Using the material that follows, identify and copy each line with the string "wire".

Start of Supplied entries

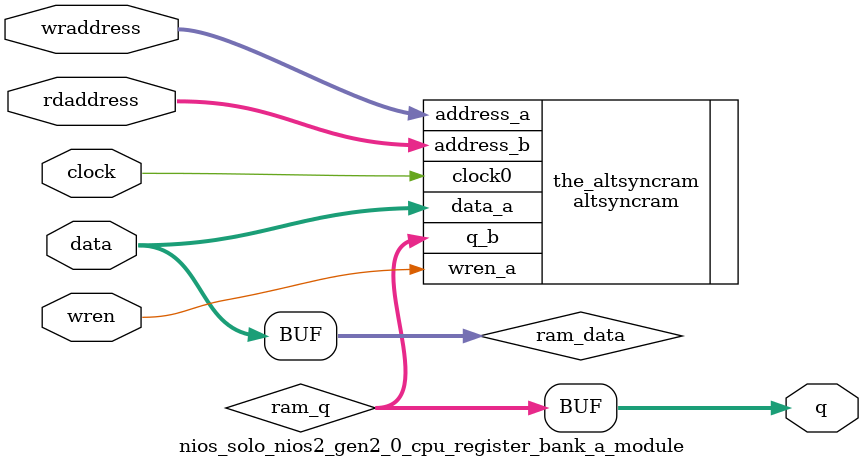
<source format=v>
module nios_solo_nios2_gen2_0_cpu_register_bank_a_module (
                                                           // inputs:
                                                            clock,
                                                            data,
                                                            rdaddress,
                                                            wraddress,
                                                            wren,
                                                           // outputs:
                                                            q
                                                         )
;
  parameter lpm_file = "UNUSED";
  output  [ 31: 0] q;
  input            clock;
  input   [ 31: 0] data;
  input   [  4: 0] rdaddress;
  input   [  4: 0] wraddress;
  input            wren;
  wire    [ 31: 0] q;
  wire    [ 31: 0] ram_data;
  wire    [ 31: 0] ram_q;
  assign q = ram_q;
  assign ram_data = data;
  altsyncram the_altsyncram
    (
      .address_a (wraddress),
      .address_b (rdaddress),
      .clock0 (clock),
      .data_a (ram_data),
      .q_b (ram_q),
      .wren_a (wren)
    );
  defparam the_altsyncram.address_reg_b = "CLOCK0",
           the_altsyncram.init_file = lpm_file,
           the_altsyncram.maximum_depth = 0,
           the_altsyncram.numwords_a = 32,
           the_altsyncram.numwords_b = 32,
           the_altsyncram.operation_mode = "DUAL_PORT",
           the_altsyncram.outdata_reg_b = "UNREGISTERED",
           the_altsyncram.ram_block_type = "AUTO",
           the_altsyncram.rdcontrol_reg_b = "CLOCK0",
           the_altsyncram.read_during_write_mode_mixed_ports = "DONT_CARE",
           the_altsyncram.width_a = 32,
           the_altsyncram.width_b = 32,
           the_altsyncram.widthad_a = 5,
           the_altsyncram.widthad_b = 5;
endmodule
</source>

End of Supplied entries

- Reply:
  wire    [ 31: 0] q;
  wire    [ 31: 0] ram_data;
  wire    [ 31: 0] ram_q;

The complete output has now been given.